Stated exercise:
Convert everything from the start of the records down to the line containing "genus: Fistulina", inclusive, into a Markdown table with the columns Row and Line. Number each line in Row and leave blank lines out.
-----
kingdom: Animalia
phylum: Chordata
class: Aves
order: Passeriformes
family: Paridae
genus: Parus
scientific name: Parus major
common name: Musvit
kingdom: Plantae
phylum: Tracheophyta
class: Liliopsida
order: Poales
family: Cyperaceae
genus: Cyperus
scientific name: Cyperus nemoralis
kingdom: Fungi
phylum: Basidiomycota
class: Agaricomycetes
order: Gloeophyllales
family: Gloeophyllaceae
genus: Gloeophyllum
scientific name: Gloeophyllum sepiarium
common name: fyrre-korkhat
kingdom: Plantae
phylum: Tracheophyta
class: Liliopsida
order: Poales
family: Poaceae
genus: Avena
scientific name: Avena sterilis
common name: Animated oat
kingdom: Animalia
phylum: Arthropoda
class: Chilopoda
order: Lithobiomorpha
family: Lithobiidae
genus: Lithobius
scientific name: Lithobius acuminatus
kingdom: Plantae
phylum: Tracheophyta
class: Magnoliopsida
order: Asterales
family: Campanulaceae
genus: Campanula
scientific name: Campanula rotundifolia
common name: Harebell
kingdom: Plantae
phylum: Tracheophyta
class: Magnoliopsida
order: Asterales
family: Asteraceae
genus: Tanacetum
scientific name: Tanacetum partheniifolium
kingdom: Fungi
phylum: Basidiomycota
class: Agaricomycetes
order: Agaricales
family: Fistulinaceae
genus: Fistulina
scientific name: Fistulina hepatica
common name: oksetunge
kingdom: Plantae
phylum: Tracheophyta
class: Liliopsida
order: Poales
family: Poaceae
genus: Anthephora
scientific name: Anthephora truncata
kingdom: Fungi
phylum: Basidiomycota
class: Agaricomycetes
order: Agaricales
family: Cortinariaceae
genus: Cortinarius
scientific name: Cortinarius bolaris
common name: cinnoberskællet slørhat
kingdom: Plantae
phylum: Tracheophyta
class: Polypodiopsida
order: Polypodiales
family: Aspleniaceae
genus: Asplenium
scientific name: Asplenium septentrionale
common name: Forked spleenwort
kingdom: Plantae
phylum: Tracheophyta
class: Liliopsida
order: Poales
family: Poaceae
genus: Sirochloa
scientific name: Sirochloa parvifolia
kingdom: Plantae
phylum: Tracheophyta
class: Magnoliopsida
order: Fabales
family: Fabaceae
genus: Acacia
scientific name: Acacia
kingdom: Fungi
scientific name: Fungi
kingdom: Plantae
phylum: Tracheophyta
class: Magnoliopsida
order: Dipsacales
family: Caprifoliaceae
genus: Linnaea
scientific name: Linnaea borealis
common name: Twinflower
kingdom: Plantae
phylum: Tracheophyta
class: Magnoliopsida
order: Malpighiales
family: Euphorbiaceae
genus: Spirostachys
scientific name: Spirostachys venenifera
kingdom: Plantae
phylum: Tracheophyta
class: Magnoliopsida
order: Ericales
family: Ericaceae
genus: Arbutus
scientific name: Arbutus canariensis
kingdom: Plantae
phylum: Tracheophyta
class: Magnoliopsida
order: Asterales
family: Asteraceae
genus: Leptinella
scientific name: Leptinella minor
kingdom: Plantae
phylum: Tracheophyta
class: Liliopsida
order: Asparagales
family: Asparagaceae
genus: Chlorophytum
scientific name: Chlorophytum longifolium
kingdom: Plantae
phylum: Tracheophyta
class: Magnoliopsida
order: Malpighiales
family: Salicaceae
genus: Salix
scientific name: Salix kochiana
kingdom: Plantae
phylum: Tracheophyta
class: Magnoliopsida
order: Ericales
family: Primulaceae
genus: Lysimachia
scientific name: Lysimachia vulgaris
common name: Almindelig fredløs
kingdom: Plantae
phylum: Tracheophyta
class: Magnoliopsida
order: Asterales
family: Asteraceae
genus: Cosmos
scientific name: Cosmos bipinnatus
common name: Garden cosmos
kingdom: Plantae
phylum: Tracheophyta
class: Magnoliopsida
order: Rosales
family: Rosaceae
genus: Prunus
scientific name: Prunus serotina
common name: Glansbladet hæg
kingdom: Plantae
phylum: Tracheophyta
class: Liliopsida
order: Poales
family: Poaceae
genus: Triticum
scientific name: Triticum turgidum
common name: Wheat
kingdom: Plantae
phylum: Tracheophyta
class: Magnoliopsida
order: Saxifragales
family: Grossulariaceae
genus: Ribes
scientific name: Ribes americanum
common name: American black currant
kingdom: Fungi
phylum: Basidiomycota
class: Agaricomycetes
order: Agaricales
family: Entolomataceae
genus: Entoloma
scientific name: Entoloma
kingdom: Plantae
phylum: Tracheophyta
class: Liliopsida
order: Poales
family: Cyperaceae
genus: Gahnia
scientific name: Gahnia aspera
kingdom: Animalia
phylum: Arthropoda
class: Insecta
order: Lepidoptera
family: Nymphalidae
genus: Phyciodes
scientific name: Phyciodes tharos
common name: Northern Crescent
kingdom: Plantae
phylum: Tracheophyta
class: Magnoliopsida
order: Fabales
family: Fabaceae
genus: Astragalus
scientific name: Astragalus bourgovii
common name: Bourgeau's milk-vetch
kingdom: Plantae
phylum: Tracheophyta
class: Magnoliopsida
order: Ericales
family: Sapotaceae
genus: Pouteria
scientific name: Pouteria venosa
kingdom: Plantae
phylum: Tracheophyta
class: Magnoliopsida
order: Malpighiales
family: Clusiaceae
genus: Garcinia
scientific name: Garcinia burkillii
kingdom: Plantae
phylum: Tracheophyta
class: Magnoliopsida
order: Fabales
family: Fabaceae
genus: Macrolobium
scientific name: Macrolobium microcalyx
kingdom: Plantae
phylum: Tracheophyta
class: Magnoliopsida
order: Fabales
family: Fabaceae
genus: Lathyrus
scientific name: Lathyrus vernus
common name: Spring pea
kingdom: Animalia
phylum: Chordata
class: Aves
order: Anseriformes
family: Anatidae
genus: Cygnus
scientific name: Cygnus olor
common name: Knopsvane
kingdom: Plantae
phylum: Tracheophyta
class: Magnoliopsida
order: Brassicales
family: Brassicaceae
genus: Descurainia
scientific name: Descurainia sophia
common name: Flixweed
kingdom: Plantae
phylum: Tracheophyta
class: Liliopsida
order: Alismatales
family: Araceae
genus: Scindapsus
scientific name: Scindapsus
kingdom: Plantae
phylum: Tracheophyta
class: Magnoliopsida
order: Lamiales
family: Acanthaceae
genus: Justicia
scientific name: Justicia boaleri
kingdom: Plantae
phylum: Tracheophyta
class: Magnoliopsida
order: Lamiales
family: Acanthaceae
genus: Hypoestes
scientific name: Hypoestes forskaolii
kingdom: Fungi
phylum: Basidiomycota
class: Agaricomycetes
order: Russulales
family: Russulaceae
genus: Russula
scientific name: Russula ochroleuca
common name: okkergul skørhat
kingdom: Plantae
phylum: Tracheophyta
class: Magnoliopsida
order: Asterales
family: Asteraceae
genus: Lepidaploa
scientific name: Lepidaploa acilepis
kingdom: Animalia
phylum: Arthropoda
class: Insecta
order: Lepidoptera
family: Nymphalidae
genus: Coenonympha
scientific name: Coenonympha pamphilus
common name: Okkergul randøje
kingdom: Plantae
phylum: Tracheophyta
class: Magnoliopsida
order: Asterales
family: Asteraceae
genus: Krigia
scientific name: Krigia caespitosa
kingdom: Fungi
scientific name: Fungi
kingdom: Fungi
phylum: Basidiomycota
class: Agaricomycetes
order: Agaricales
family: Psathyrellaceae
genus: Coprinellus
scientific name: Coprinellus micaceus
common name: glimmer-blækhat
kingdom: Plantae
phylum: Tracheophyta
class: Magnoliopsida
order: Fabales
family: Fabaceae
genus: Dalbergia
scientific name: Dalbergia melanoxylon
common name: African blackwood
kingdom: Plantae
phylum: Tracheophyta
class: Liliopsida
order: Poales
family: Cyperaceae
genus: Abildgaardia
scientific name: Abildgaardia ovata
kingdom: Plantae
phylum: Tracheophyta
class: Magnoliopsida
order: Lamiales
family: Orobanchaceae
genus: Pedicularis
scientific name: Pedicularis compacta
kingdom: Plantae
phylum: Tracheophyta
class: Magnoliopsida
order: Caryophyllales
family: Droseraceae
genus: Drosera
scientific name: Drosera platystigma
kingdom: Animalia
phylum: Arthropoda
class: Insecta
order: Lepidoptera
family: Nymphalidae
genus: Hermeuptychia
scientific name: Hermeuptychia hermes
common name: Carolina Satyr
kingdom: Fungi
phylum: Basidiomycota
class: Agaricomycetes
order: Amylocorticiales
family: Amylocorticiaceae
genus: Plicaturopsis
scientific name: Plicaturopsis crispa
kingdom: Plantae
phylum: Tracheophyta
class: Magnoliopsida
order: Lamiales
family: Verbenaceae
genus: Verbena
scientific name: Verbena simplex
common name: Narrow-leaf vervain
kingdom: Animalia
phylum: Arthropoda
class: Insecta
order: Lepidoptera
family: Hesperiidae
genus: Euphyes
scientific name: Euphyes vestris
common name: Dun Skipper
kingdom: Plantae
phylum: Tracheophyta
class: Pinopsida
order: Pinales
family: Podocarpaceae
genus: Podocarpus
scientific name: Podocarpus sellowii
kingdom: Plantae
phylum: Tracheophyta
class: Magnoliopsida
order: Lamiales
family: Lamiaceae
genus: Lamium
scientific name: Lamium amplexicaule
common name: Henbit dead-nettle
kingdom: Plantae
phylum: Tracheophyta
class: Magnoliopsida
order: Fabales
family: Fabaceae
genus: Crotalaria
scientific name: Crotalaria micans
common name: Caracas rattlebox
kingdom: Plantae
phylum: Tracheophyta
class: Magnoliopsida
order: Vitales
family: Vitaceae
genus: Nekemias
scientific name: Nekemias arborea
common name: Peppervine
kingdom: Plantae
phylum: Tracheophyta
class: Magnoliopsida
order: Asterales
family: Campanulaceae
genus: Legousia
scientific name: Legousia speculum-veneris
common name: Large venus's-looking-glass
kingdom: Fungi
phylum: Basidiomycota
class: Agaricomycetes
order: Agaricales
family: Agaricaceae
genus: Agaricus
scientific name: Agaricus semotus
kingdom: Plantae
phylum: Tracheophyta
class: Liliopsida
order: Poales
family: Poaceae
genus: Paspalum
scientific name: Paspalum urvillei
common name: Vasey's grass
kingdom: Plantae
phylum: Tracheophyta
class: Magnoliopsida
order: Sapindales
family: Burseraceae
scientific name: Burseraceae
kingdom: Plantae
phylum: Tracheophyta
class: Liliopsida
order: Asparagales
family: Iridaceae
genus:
-----
Problem solution:
| Row | Line |
|---|---|
| 1 | kingdom: Animalia |
| 2 | phylum: Chordata |
| 3 | class: Aves |
| 4 | order: Passeriformes |
| 5 | family: Paridae |
| 6 | genus: Parus |
| 7 | scientific name: Parus major |
| 8 | common name: Musvit |
| 9 | kingdom: Plantae |
| 10 | phylum: Tracheophyta |
| 11 | class: Liliopsida |
| 12 | order: Poales |
| 13 | family: Cyperaceae |
| 14 | genus: Cyperus |
| 15 | scientific name: Cyperus nemoralis |
| 16 | kingdom: Fungi |
| 17 | phylum: Basidiomycota |
| 18 | class: Agaricomycetes |
| 19 | order: Gloeophyllales |
| 20 | family: Gloeophyllaceae |
| 21 | genus: Gloeophyllum |
| 22 | scientific name: Gloeophyllum sepiarium |
| 23 | common name: fyrre-korkhat |
| 24 | kingdom: Plantae |
| 25 | phylum: Tracheophyta |
| 26 | class: Liliopsida |
| 27 | order: Poales |
| 28 | family: Poaceae |
| 29 | genus: Avena |
| 30 | scientific name: Avena sterilis |
| 31 | common name: Animated oat |
| 32 | kingdom: Animalia |
| 33 | phylum: Arthropoda |
| 34 | class: Chilopoda |
| 35 | order: Lithobiomorpha |
| 36 | family: Lithobiidae |
| 37 | genus: Lithobius |
| 38 | scientific name: Lithobius acuminatus |
| 39 | kingdom: Plantae |
| 40 | phylum: Tracheophyta |
| 41 | class: Magnoliopsida |
| 42 | order: Asterales |
| 43 | family: Campanulaceae |
| 44 | genus: Campanula |
| 45 | scientific name: Campanula rotundifolia |
| 46 | common name: Harebell |
| 47 | kingdom: Plantae |
| 48 | phylum: Tracheophyta |
| 49 | class: Magnoliopsida |
| 50 | order: Asterales |
| 51 | family: Asteraceae |
| 52 | genus: Tanacetum |
| 53 | scientific name: Tanacetum partheniifolium |
| 54 | kingdom: Fungi |
| 55 | phylum: Basidiomycota |
| 56 | class: Agaricomycetes |
| 57 | order: Agaricales |
| 58 | family: Fistulinaceae |
| 59 | genus: Fistulina |